Вторая группа подтвердила через двадцать часов. Третья – через двадцать шесть. К концу третьего дня трое самых уважаемых космологов Европы сидели за одним столом и не могли смотреть друг другу в глаза, потому что каждый из них только что верифицировал нечто, что делало бессмысленными последние сорок лет их карьеры.

Рин наблюдала за ними и чувствовала себя – странно. Не победительницей. Не первооткрывателем. Она чувствовала себя человеком, который нашёл бомбу под фундаментом дома и вызвал сапёров, и сапёры подтвердили: да, бомба, – и теперь все смотрят на неё, как будто она её туда положила.

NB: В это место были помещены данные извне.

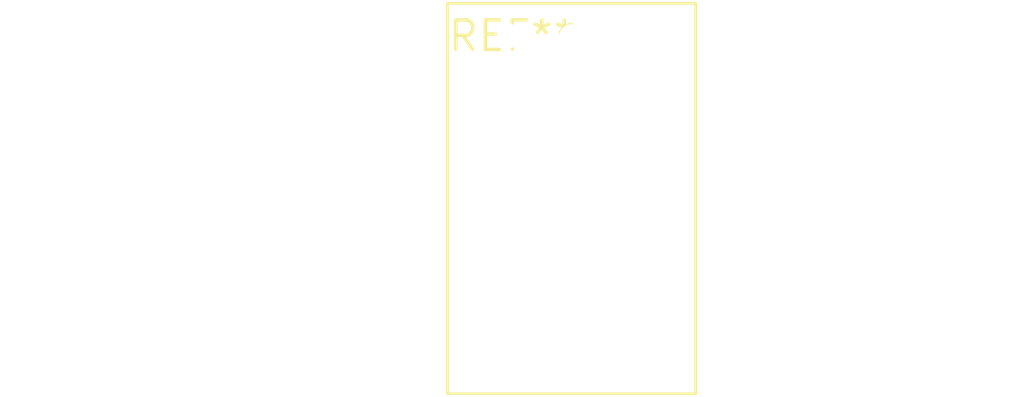
<source format=kicad_pcb>
(kicad_pcb (version 20240108) (generator pcbnew)

  (general
    (thickness 1.6)
  )

  (paper "A4")
  (layers
    (0 "F.Cu" signal)
    (31 "B.Cu" signal)
    (32 "B.Adhes" user "B.Adhesive")
    (33 "F.Adhes" user "F.Adhesive")
    (34 "B.Paste" user)
    (35 "F.Paste" user)
    (36 "B.SilkS" user "B.Silkscreen")
    (37 "F.SilkS" user "F.Silkscreen")
    (38 "B.Mask" user)
    (39 "F.Mask" user)
    (40 "Dwgs.User" user "User.Drawings")
    (41 "Cmts.User" user "User.Comments")
    (42 "Eco1.User" user "User.Eco1")
    (43 "Eco2.User" user "User.Eco2")
    (44 "Edge.Cuts" user)
    (45 "Margin" user)
    (46 "B.CrtYd" user "B.Courtyard")
    (47 "F.CrtYd" user "F.Courtyard")
    (48 "B.Fab" user)
    (49 "F.Fab" user)
    (50 "User.1" user)
    (51 "User.2" user)
    (52 "User.3" user)
    (53 "User.4" user)
    (54 "User.5" user)
    (55 "User.6" user)
    (56 "User.7" user)
    (57 "User.8" user)
    (58 "User.9" user)
  )

  (setup
    (pad_to_mask_clearance 0)
    (pcbplotparams
      (layerselection 0x00010fc_ffffffff)
      (plot_on_all_layers_selection 0x0000000_00000000)
      (disableapertmacros false)
      (usegerberextensions false)
      (usegerberattributes false)
      (usegerberadvancedattributes false)
      (creategerberjobfile false)
      (dashed_line_dash_ratio 12.000000)
      (dashed_line_gap_ratio 3.000000)
      (svgprecision 4)
      (plotframeref false)
      (viasonmask false)
      (mode 1)
      (useauxorigin false)
      (hpglpennumber 1)
      (hpglpenspeed 20)
      (hpglpendiameter 15.000000)
      (dxfpolygonmode false)
      (dxfimperialunits false)
      (dxfusepcbnewfont false)
      (psnegative false)
      (psa4output false)
      (plotreference false)
      (plotvalue false)
      (plotinvisibletext false)
      (sketchpadsonfab false)
      (subtractmaskfromsilk false)
      (outputformat 1)
      (mirror false)
      (drillshape 1)
      (scaleselection 1)
      (outputdirectory "")
    )
  )

  (net 0 "")

  (footprint "Converter_DCDC_Murata_OKI-78SR_Horizontal" (layer "F.Cu") (at 0 0))

)

</source>
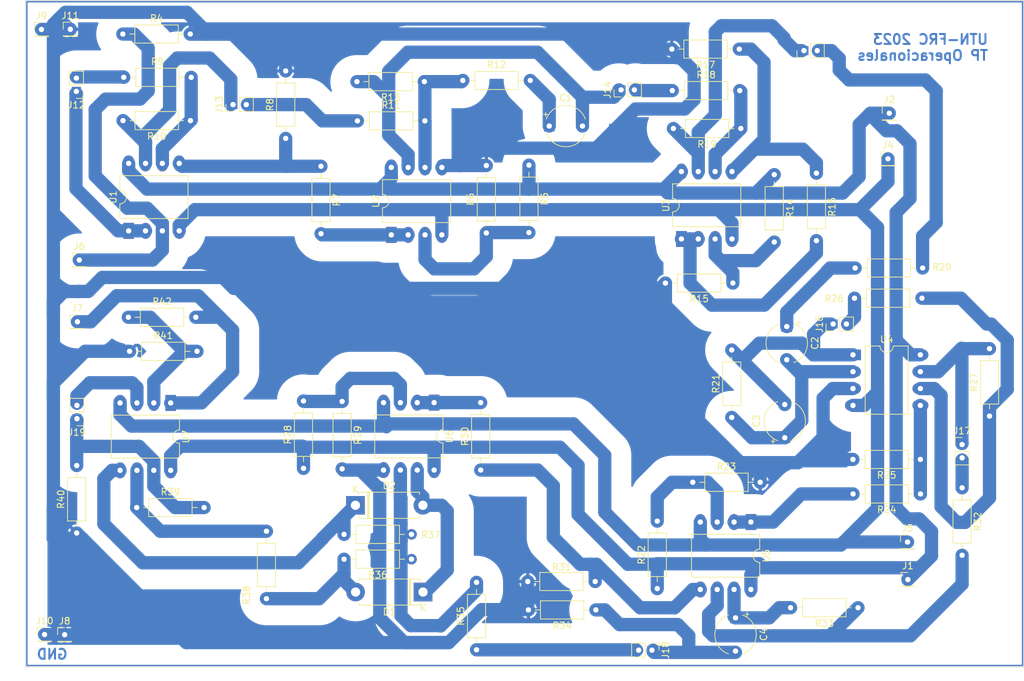
<source format=kicad_pcb>
(kicad_pcb (version 20221018) (generator pcbnew)

  (general
    (thickness 1.6)
  )

  (paper "A4")
  (layers
    (0 "F.Cu" signal)
    (31 "B.Cu" signal)
    (32 "B.Adhes" user "B.Adhesive")
    (33 "F.Adhes" user "F.Adhesive")
    (34 "B.Paste" user)
    (35 "F.Paste" user)
    (36 "B.SilkS" user "B.Silkscreen")
    (37 "F.SilkS" user "F.Silkscreen")
    (38 "B.Mask" user)
    (39 "F.Mask" user)
    (40 "Dwgs.User" user "User.Drawings")
    (41 "Cmts.User" user "User.Comments")
    (42 "Eco1.User" user "User.Eco1")
    (43 "Eco2.User" user "User.Eco2")
    (44 "Edge.Cuts" user)
    (45 "Margin" user)
    (46 "B.CrtYd" user "B.Courtyard")
    (47 "F.CrtYd" user "F.Courtyard")
    (48 "B.Fab" user)
    (49 "F.Fab" user)
    (50 "User.1" user)
    (51 "User.2" user)
    (52 "User.3" user)
    (53 "User.4" user)
    (54 "User.5" user)
    (55 "User.6" user)
    (56 "User.7" user)
    (57 "User.8" user)
    (58 "User.9" user)
  )

  (setup
    (stackup
      (layer "F.SilkS" (type "Top Silk Screen"))
      (layer "F.Paste" (type "Top Solder Paste"))
      (layer "F.Mask" (type "Top Solder Mask") (thickness 0.01))
      (layer "F.Cu" (type "copper") (thickness 0.035))
      (layer "dielectric 1" (type "core") (thickness 1.51) (material "FR4") (epsilon_r 4.5) (loss_tangent 0.02))
      (layer "B.Cu" (type "copper") (thickness 0.035))
      (layer "B.Mask" (type "Bottom Solder Mask") (thickness 0.01))
      (layer "B.Paste" (type "Bottom Solder Paste"))
      (layer "B.SilkS" (type "Bottom Silk Screen"))
      (copper_finish "None")
      (dielectric_constraints no)
    )
    (pad_to_mask_clearance 0)
    (pcbplotparams
      (layerselection 0x0000000_fffffffe)
      (plot_on_all_layers_selection 0x0000000_00000000)
      (disableapertmacros false)
      (usegerberextensions false)
      (usegerberattributes true)
      (usegerberadvancedattributes true)
      (creategerberjobfile true)
      (dashed_line_dash_ratio 12.000000)
      (dashed_line_gap_ratio 3.000000)
      (svgprecision 4)
      (plotframeref false)
      (viasonmask false)
      (mode 1)
      (useauxorigin false)
      (hpglpennumber 1)
      (hpglpenspeed 20)
      (hpglpendiameter 15.000000)
      (dxfpolygonmode true)
      (dxfimperialunits true)
      (dxfusepcbnewfont true)
      (psnegative false)
      (psa4output false)
      (plotreference true)
      (plotvalue true)
      (plotinvisibletext false)
      (sketchpadsonfab false)
      (subtractmaskfromsilk false)
      (outputformat 1)
      (mirror false)
      (drillshape 0)
      (scaleselection 1)
      (outputdirectory "./")
    )
  )

  (net 0 "")
  (net 1 "Net-(C1-Pad1)")
  (net 2 "Net-(J14-Pin_1)")
  (net 3 "Net-(C2-Pad1)")
  (net 4 "Net-(U4A--)")
  (net 5 "Net-(J16-Pin_1)")
  (net 6 "Net-(C4-Pad1)")
  (net 7 "Net-(J18-Pin_1)")
  (net 8 "Net-(D1-K)")
  (net 9 "Net-(D1-A)")
  (net 10 "Net-(D2-K)")
  (net 11 "+15V")
  (net 12 "-15V")
  (net 13 "INPUT")
  (net 14 "out")
  (net 15 "GND")
  (net 16 "Net-(J12-Pin_1)")
  (net 17 "out_E1")
  (net 18 "Net-(J13-Pin_1)")
  (net 19 "out_E2")
  (net 20 "out_E3")
  (net 21 "Net-(J15-Pin_1)")
  (net 22 "out_E4")
  (net 23 "out_E5")
  (net 24 "Net-(J17-Pin_1)")
  (net 25 "out_E6")
  (net 26 "out_E7")
  (net 27 "Net-(J19-Pin_1)")
  (net 28 "out_E8")
  (net 29 "Net-(U2A-+)")
  (net 30 "Net-(U1B-+)")
  (net 31 "Net-(U2A--)")
  (net 32 "Net-(U1B--)")
  (net 33 "Net-(U2B--)")
  (net 34 "Net-(U3A-+)")
  (net 35 "Net-(U3B-+)")
  (net 36 "Net-(U3A--)")
  (net 37 "Net-(U3B--)")
  (net 38 "Net-(U5A-+)")
  (net 39 "Net-(U4B-+)")
  (net 40 "Net-(U5A--)")
  (net 41 "Net-(U4B--)")
  (net 42 "Net-(U6A-+)")
  (net 43 "Net-(U5B-+)")
  (net 44 "Net-(U6A--)")
  (net 45 "Net-(U5B--)")
  (net 46 "Net-(U6B--)")
  (net 47 "Net-(U7A--)")
  (net 48 "Net-(U7B--)")

  (footprint "Resistor_THT:R_Axial_DIN0207_L6.3mm_D2.5mm_P10.16mm_Horizontal" (layer "F.Cu") (at 205.88 81.35 180))

  (footprint "Connector_PinHeader_2.00mm:PinHeader_1x01_P2.00mm_Vertical" (layer "F.Cu") (at 73.59 136.57))

  (footprint "Connector_PinHeader_2.00mm:PinHeader_1x02_P2.00mm_Vertical" (layer "F.Cu") (at 165.1 138.93 -90))

  (footprint "Connector_PinHeader_2.00mm:PinHeader_1x02_P2.00mm_Vertical" (layer "F.Cu") (at 188 48.6 90))

  (footprint "Connector_PinHeader_2.00mm:PinHeader_1x01_P2.00mm_Vertical" (layer "F.Cu") (at 73.12 45.41))

  (footprint "Resistor_THT:R_Axial_DIN0207_L6.3mm_D2.5mm_P10.16mm_Horizontal" (layer "F.Cu") (at 112.6 111.54 90))

  (footprint "Capacitor_THT:CP_Radial_Tantal_D6.0mm_P5.00mm" (layer "F.Cu") (at 185.11 106.92 90))

  (footprint "Capacitor_THT:CP_Radial_Tantal_D6.0mm_P5.00mm" (layer "F.Cu") (at 149.63 59.96))

  (footprint "Resistor_THT:R_Axial_DIN0207_L6.3mm_D2.5mm_P10.16mm_Horizontal" (layer "F.Cu") (at 130.81 53.27 180))

  (footprint "Resistor_THT:R_Axial_DIN0207_L6.3mm_D2.5mm_P10.16mm_Horizontal" (layer "F.Cu") (at 156.55 128.58 180))

  (footprint "Package_DIP:DIP-8_W10.16mm_LongPads" (layer "F.Cu") (at 92.59 101.675 -90))

  (footprint "Resistor_THT:R_Axial_DIN0207_L6.3mm_D2.5mm_P10.16mm_Horizontal" (layer "F.Cu") (at 140.15 76.07 90))

  (footprint "Resistor_THT:R_Axial_DIN0207_L6.3mm_D2.5mm_P10.16mm_Horizontal" (layer "F.Cu") (at 139.3 111.79 90))

  (footprint "Package_DIP:DIP-8_W10.16mm_LongPads" (layer "F.Cu") (at 195.385 94.43))

  (footprint "Resistor_THT:R_Axial_DIN0207_L6.3mm_D2.5mm_P10.16mm_Horizontal" (layer "F.Cu") (at 178.26 48.37 180))

  (footprint "Resistor_THT:R_Axial_DIN0207_L6.3mm_D2.5mm_P10.16mm_Horizontal" (layer "F.Cu") (at 86.21 88.77))

  (footprint "Package_DIP:DIP-8_W10.16mm_LongPads" (layer "F.Cu") (at 169.54 76.975 90))

  (footprint "Resistor_THT:R_Axial_DIN0207_L6.3mm_D2.5mm_P10.16mm_Horizontal" (layer "F.Cu") (at 95.57 59.14 180))

  (footprint "Resistor_THT:R_Axial_DIN0207_L6.3mm_D2.5mm_P10.16mm_Horizontal" (layer "F.Cu") (at 177.29 83.62 180))

  (footprint "Package_DIP:DIP-8_W10.16mm_LongPads" (layer "F.Cu") (at 125.83 76.355 90))

  (footprint "Connector_PinHeader_2.00mm:PinHeader_1x02_P2.00mm_Vertical" (layer "F.Cu") (at 211.83 107.95))

  (footprint "Resistor_THT:R_Axial_DIN0207_L6.3mm_D2.5mm_P10.16mm_Horizontal" (layer "F.Cu") (at 177.12 103.86 90))

  (footprint "Resistor_THT:R_Axial_DIN0207_L6.3mm_D2.5mm_P10.16mm_Horizontal" (layer "F.Cu") (at 205.56 115.39 180))

  (footprint "Resistor_THT:R_Axial_DIN0207_L6.3mm_D2.5mm_P10.16mm_Horizontal" (layer "F.Cu") (at 87.47 117.44))

  (footprint "Resistor_THT:R_Axial_DIN0207_L6.3mm_D2.5mm_P10.16mm_Horizontal" (layer "F.Cu") (at 85.52 52.62))

  (footprint "Connector_PinHeader_2.00mm:PinHeader_1x02_P2.00mm_Vertical" (layer "F.Cu") (at 78.47 104.05 180))

  (footprint "Resistor_THT:R_Axial_DIN0207_L6.3mm_D2.5mm_P10.16mm_Horizontal" (layer "F.Cu") (at 109.92 61.82 90))

  (footprint "Connector_PinHeader_2.00mm:PinHeader_1x02_P2.00mm_Vertical" (layer "F.Cu") (at 192.4 89.79 90))

  (footprint "Resistor_THT:R_Axial_DIN0207_L6.3mm_D2.5mm_P10.16mm_Horizontal" (layer "F.Cu") (at 165.9 129.65 90))

  (footprint "Connector_PinHeader_2.00mm:PinHeader_1x01_P2.00mm_Vertical" (layer "F.Cu") (at 200.66 64.9))

  (footprint "Resistor_THT:R_Axial_DIN0207_L6.3mm_D2.5mm_P10.16mm_Horizontal" (layer "F.Cu") (at 196.15 132.53 180))

  (footprint "Resistor_THT:R_Axial_DIN0207_L6.3mm_D2.5mm_P10.16mm_Horizontal" (layer "F.Cu") (at 128.87 125.22 180))

  (footprint "Resistor_THT:R_Axial_DIN0207_L6.3mm_D2.5mm_P10.16mm_Horizontal" (layer "F.Cu") (at 86.4 93.9))

  (footprint "Resistor_THT:R_Axial_DIN0207_L6.3mm_D2.5mm_P10.16mm_Horizontal" (layer "F.Cu") (at 128.87 121.48 180))

  (footprint "Connector_PinHeader_2.00mm:PinHeader_1x02_P2.00mm_Vertical" (layer "F.Cu") (at 101.98 56.73 90))

  (footprint "Capacitor_THT:CP_Radial_Tantal_D6.0mm_P5.00mm" (layer "F.Cu") (at 177.69 134.06 -90))

  (footprint "Package_DIP:DIP-8_W10.16mm_LongPads" (layer "F.Cu") (at 180.01 119.625 -90))

  (footprint "Package_DIP:DIP-8_W10.16mm_LongPads" (layer "F.Cu") (at 132.28 101.635 -90))

  (footprint "Diode_THT:D_5W_P10.16mm_Horizontal" (layer "F.Cu") (at 130.61 130.17 180))

  (footprint "Resistor_THT:R_Axial_DIN0207_L6.3mm_D2.5mm_P10.16mm_Horizontal" (layer "F.Cu") (at 195.62 85.9))

  (footprint "Connector_PinHeader_2.00mm:PinHeader_1x01_P2.00mm_Vertical" (layer "F.Cu") (at 78.54 89.45))

  (footprint "Capacitor_THT:CP_Radial_Tantal_D6.0mm_P5.00mm" (layer "F.Cu") (at 185.41 90.17 -90))

  (footprint "Connector_PinHeader_2.00mm:PinHeader_1x01_P2.00mm_Vertical" (layer "F.Cu") (at 77.47 45.38))

  (footprint "Resistor_THT:R_Axial_DIN0207_L6.3mm_D2.5mm_P10.16mm_Horizontal" (layer "F.Cu") (at 107.02 131.17 90))

  (footprint "Connector_PinHeader_2.00mm:PinHeader_1x01_P2.00mm_Vertical" (layer "F.Cu") (at 76.62 136.6))

  (footprint "Resistor_THT:R_Axial_DIN0207_L6.3mm_D2.5mm_P10.16mm_Horizontal" (layer "F.Cu") (at 178.49 60.33 180))

  (footprint "Connector_PinHeader_2.00mm:PinHeader_1x02_P2.00mm_Vertical" (layer "F.Cu")
    (tstamp aec49974-0796-4130-8f67-b384b2760935)
    (at 160.45 54.51 90)
    (descr "Through hole straight pin header, 1x02, 2.00mm pitch, single row")
    (tags "Through hole pin header THT 1x02 2.00mm single row")
    (property "Campo2" "")
    (property "Sheetfile" "Etapa_3.kicad_sch")
    (property "Sheetname" "Etapa_3")
    (property "ki_description" "Generic connector, single row, 01x02, script generated (kicad-library-utils/schlib/autogen/connector/)")
    (property "ki_keywords" "connector")
    (path "/e0c21b58-fec3-4e58-aa86-4914dbe09cd2/c54ef6da-840e-4c32-a55f-66aa04e093e8")
    (attr through_hole)
    (fp_text reference "J14" (at 0 -2.06 90) (layer "F.SilkS")
        (effects (font (size 1 1) (thickness 0.15)))
      (tstamp f55683c4-1e3e-4fed-ab89-e21ff659e106)
    )
    (fp_text value "Conn_01x02" (at 0 4.06 90) (layer "F.Fab")
        (effects (font (size 1 1) (thickness 0.15)))
      (tstamp 4fe0c1d1-40d0-4e5b-b6b5-4ba7b5a3d32a)
    )
    (fp_text user "${REFERENCE}" (at 0 1) (layer "F.Fab")
        (effects (
... [368535 chars truncated]
</source>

Комната в Брюсселе: штаб-квартира ESA, этаж, о существовании которого Рин не знала, хотя бывала в этом здании дюжину раз. Лифт с отдельным ключом, коридор без табличек, дверь без номера. За дверью – стол на двадцать мест. Флаги: ESA, ООН, ещё три, которые Рин не опознала. Экраны на стенах – выключенные, чёрные, как иллюминаторы.

Рин привезли сюда на машине без опознавательных знаков, и водитель не сказал ни слова за сорок минут дороги из аэропорта, и это молчание было профессиональным – не «мне нечего сказать», а «мне запрещено говорить». В Брюсселе шёл дождь. Мелкий, серый, апрельский. Капли на стекле машины выглядели как точки на графике – случайное распределение, никакого паттерна. Рин поймала себя на том, что ищет закономерности в дожде, и это испугало её больше, чем заседание, на которое она ехала.